> Document text

—————

Is the Internet replacing our own memory?

Mark Kohut markekohut at yahoo.com
Sun Jul 17 08:26:35 CDT 2011


Flusser describes a world fundamentally changed by the invention of the "technical image" and the mechanisms that support and define industrialized modern culture. He argues that whereas ideas were previously interpreted by written account, the invention of photography allows the creation of images (ideas) taken at face value as truth, not interpretation that can be endlessly replicated and spread worldwide. His essays identify players in this model (his lexicon includes the Apparatus -the camera-, the Functionary -the photographer-, and the Technical Image -the photographic surface-) and warn of rising illiteracy owing to an uncritical faith in photography's "reality." Flusser does not speak of specific photographs or images but of the larger forces at work in the increasingly technical and automated world.[1]


From: Otto <ottosell at googlemail.com>
To: Dave Monroe <against.the.dave at gmail.com>
Cc: pynchon -l <pynchon-l at waste.org>
Sent: Sunday, July 17, 2011 1:07 AM
Subject: Is the Internet replacing our own memory?

—————

[Stored entries]
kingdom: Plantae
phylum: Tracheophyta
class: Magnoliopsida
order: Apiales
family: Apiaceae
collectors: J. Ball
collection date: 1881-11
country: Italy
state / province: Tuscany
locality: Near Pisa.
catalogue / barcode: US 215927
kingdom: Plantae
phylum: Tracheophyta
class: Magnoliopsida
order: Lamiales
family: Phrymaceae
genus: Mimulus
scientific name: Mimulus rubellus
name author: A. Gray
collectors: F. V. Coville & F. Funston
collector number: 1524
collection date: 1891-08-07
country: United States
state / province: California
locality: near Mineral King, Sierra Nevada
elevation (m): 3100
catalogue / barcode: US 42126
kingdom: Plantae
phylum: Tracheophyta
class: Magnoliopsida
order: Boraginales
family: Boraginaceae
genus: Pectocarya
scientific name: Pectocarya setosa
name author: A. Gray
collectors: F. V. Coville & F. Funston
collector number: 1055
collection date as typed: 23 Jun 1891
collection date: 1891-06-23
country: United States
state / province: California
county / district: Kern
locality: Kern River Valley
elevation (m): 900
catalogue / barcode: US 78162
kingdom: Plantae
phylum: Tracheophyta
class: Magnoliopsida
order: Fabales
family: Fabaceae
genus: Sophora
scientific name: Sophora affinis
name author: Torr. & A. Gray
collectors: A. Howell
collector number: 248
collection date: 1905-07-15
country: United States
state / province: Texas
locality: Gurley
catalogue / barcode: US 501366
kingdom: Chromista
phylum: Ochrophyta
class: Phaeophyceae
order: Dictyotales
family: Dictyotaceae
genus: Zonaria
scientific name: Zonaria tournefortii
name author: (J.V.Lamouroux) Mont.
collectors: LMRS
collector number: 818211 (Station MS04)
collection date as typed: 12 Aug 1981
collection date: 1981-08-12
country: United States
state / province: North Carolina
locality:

—————

> Written instruction
In the post about Flusser, what does it give as the cause of the rising illiteracy he warns of?

> Answer to the exercise
Flusser attributes the rising illiteracy to an uncritical faith in photography's "reality." Images made by photography are taken at face value as truth rather than as interpretation, and they can be endlessly replicated and spread worldwide.